Pada dasarnya cara membuat telur asin dengan cita rasa dan aroma yang beragam hampir sama dengan cara untuk membuat telur asin klasik / original / biasa.  Mulai dari segi pemilihan bahan, penyiapan, proses produksi, sampai pengolahan akhir hingga siap dikonsumsi pun nyaris tidak ada bedanya.
Satu satunya hal mendasar yang membedakannya adalah faktor penambahan bahan bahan tertentu yang fungsinya nanti akan memberikan citarasa tersendiri sesuai dengan yang kita rencanakan sedari awal.
Bila seorang produsen ingin memberikan cita rasa tertentu seperti aroma bawang putih, cita rasa pedas, atau aroma rempah rempah, hanya tinggal menambahkan di dalam adonan pembungkus sejumlah bahan bahan seperti ekstrak bawang putih, ekstrak cabai, ataupun ekstrak rempah rempah seperti lada, kayu manis, bahkan gula merah sekalipun.

Dalam hal ini penulis yang juga seorang produsen telur asin di  wilayah Jakarta menyarankan untuk menghindari bahan bahan makanan tambahan seperti penyedap rasa sintetis, atau pencita rasa sintetis buatan pabrik yang banyak beredar di pasaran, walaupun untuk menggunakannya bukanlah sesuatu hal yang dilarang, karena bahan bahan sintetis tersebut tentu sudah melalui tahap penelitian di badan POM RI.
Penulis sendiri selama ini selalu menerapkan metode alami, yaitu hanya menggunakan bahan bahan alami berkualitas dan pilihan dalam mengolah dan memproduksi telur asin berkualitas.

Sungguh !  varian rasa yang bisa dihasilkan akan sangat beragam variannya dan menarik perhatian bagi setiap produsen yang tertantang untuk mengeksplorasinya. Hal ini juga akan memberikan suatu hal yang baru bagi setiap konsumen penggemar telur asin bercita rasa khas Indonesia.

Bagi seorang produsen, kegiatan pengolahan telur asin ini tak ubahnya seperti pekerjaan seorang seniman yang bermain dengan ide kreatifnya lalu menuangkannya dalam  sebuah media tertentu, yang akan dinikmati oleh masyarakat penggemar keindahan karya karyanya tadi.

Bagi produsen telur asin, agaknya hal ini adalah sesuatu yang patut untuk dicoba sebagai sebuah bentuk diversifikasi terhadap varian produk telur asin yang diolahnya.  Dalam dunia usaha, produsen yang baik selalu akan menerapkan metode metode yang sudah baku / patent yang mungkin sudah menjadi handgrip dan pakem nya.

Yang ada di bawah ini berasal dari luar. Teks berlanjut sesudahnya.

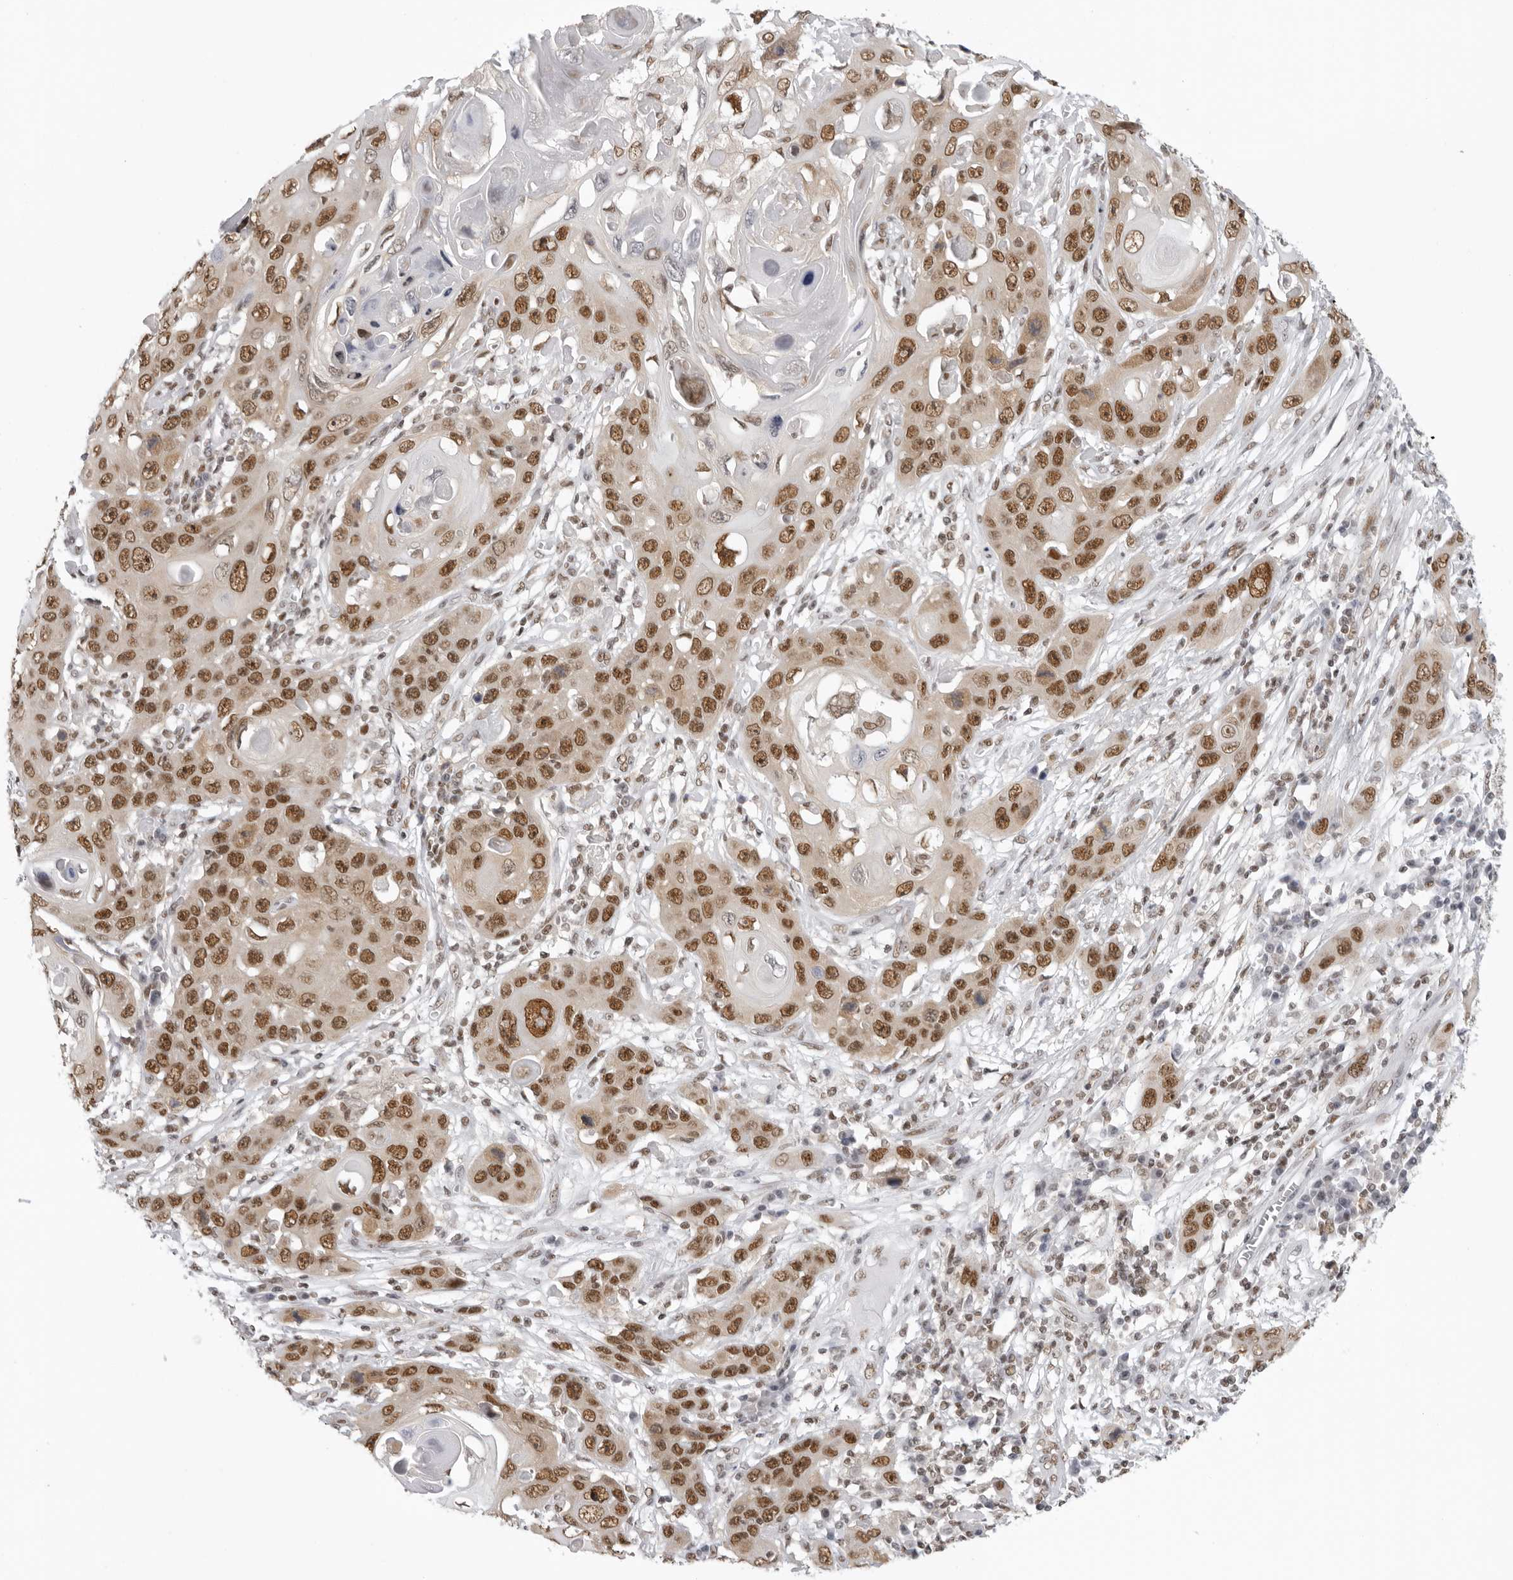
{"staining": {"intensity": "strong", "quantity": ">75%", "location": "nuclear"}, "tissue": "skin cancer", "cell_type": "Tumor cells", "image_type": "cancer", "snomed": [{"axis": "morphology", "description": "Squamous cell carcinoma, NOS"}, {"axis": "topography", "description": "Skin"}], "caption": "DAB (3,3'-diaminobenzidine) immunohistochemical staining of human skin cancer demonstrates strong nuclear protein staining in approximately >75% of tumor cells. (DAB = brown stain, brightfield microscopy at high magnification).", "gene": "RPA2", "patient": {"sex": "male", "age": 55}}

Adakalanya seorang produsen bisa menguasai sebuat metode produksi telur asin varian rasa tertentu dalam waktu singkat, bermodalkan praktikum atas resep resep yang didapatkannya dari orang lain atau dari tulisan tulisan yang telah didapatkannya dari share info yang banyak bertebaran di dunia maya.
Namun adakalanya seorang produsen baru dapat memperoleh dan menguasai sebuah metode setelah ia bereksperimen dalam produksinya beberapakali, berulang ulang, hingga dirasakannya hasil yang diperoleh dinilainya sebagai yang terbaik dari segi cita rasa maupun provitnya.
Ada sebuah prinsip dasar / kaidah baku yang berlaku pada seluruh usaha dibidang industri kuliner, termasuk produksin telur asin,  yang tak terbantahkan oleh siapapun :


“ Untuk soal rasa, lidah tak pernah berdusta “ 

Atau berlaku juga kaidah lainnya :

“ Ada rupa, maka akan ada harga “


Dalam beberapa kondisi dapat juga berlaku prinsip “ Konsumen adalah raja “, Namun pada kondisi tertentu, “ Konsumen sejatinya adalah mitra usaha”
Prinsip prinsip dasar di atas adalah rambu rambu bagi setiap produsen dibidang industri kuliner manapun untuk selalu menjaga kualitas produksinya dengan tidak mengesampingkan faktor profit yang sesuai dengan kelasnya / kualitasnya masing masing.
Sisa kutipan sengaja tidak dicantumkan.